(Collection entries)

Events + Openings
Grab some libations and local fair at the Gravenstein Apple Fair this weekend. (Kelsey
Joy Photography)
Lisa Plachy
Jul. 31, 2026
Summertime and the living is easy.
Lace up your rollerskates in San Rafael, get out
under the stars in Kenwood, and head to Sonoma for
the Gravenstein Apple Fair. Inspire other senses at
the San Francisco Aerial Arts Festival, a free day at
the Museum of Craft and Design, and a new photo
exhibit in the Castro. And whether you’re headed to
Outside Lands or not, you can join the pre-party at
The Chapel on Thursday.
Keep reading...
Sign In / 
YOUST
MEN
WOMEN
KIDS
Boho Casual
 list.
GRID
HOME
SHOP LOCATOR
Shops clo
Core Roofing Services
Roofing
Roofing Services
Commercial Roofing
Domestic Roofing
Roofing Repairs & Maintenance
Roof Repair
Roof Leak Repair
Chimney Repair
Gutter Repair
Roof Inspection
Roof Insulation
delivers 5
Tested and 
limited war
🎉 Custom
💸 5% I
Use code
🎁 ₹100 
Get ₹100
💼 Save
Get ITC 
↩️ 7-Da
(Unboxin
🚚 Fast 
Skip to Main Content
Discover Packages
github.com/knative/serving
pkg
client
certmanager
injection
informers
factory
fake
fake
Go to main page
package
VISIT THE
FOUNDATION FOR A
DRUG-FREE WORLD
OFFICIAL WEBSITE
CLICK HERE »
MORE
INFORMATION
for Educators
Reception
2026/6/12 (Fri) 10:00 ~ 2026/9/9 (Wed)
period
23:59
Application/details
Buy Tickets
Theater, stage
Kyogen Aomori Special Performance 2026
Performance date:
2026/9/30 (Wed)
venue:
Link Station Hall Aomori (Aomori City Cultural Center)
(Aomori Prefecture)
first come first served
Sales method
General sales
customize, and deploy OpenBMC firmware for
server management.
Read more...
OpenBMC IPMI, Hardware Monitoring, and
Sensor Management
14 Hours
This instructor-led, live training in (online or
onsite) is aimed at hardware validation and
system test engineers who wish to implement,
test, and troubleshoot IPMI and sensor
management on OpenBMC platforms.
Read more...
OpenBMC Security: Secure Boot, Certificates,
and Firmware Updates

* **Problem description**: Reproduce each of the entries exactly, omitting none.

* **Answer below**:
Events + Openings
Grab some libations and local fair at the Gravenstein Apple Fair this weekend. (Kelsey
Joy Photography)
Lisa Plachy
Jul. 31, 2026
Summertime and the living is easy.
Lace up your rollerskates in San Rafael, get out
under the stars in Kenwood, and head to Sonoma for
the Gravenstein Apple Fair. Inspire other senses at
the San Francisco Aerial Arts Festival, a free day at
the Museum of Craft and Design, and a new photo
exhibit in the Castro. And whether you’re headed to
Outside Lands or not, you can join the pre-party at
The Chapel on Thursday.
Keep reading...
Sign In / 
YOUST
MEN
WOMEN
KIDS
Boho Casual
 list.
GRID
HOME
SHOP LOCATOR
Shops clo
Core Roofing Services
Roofing
Roofing Services
Commercial Roofing
Domestic Roofing
Roofing Repairs & Maintenance
Roof Repair
Roof Leak Repair
Chimney Repair
Gutter Repair
Roof Inspection
Roof Insulation
delivers 5
Tested and 
limited war
🎉 Custom
💸 5% I
Use code
🎁 ₹100 
Get ₹100
💼 Save
Get ITC 
↩️ 7-Da
(Unboxin
🚚 Fast 
Skip to Main Content
Discover Packages
github.com/knative/serving
pkg
client
certmanager
injection
informers
factory
fake
fake
Go to main page
package
VISIT THE
FOUNDATION FOR A
DRUG-FREE WORLD
OFFICIAL WEBSITE
CLICK HERE »
MORE
INFORMATION
for Educators
Reception
2026/6/12 (Fri) 10:00 ~ 2026/9/9 (Wed)
period
23:59
Application/details
Buy Tickets
Theater, stage
Kyogen Aomori Special Performance 2026
Performance date:
2026/9/30 (Wed)
venue:
Link Station Hall Aomori (Aomori City Cultural Center)
(Aomori Prefecture)
first come first served
Sales method
General sales
customize, and deploy OpenBMC firmware for
server management.
Read more...
OpenBMC IPMI, Hardware Monitoring, and
Sensor Management
14 Hours
This instructor-led, live training in (online or
onsite) is aimed at hardware validation and
system test engineers who wish to implement,
test, and troubleshoot IPMI and sensor
management on OpenBMC platforms.
Read more...
OpenBMC Security: Secure Boot, Certificates,
and Firmware Updates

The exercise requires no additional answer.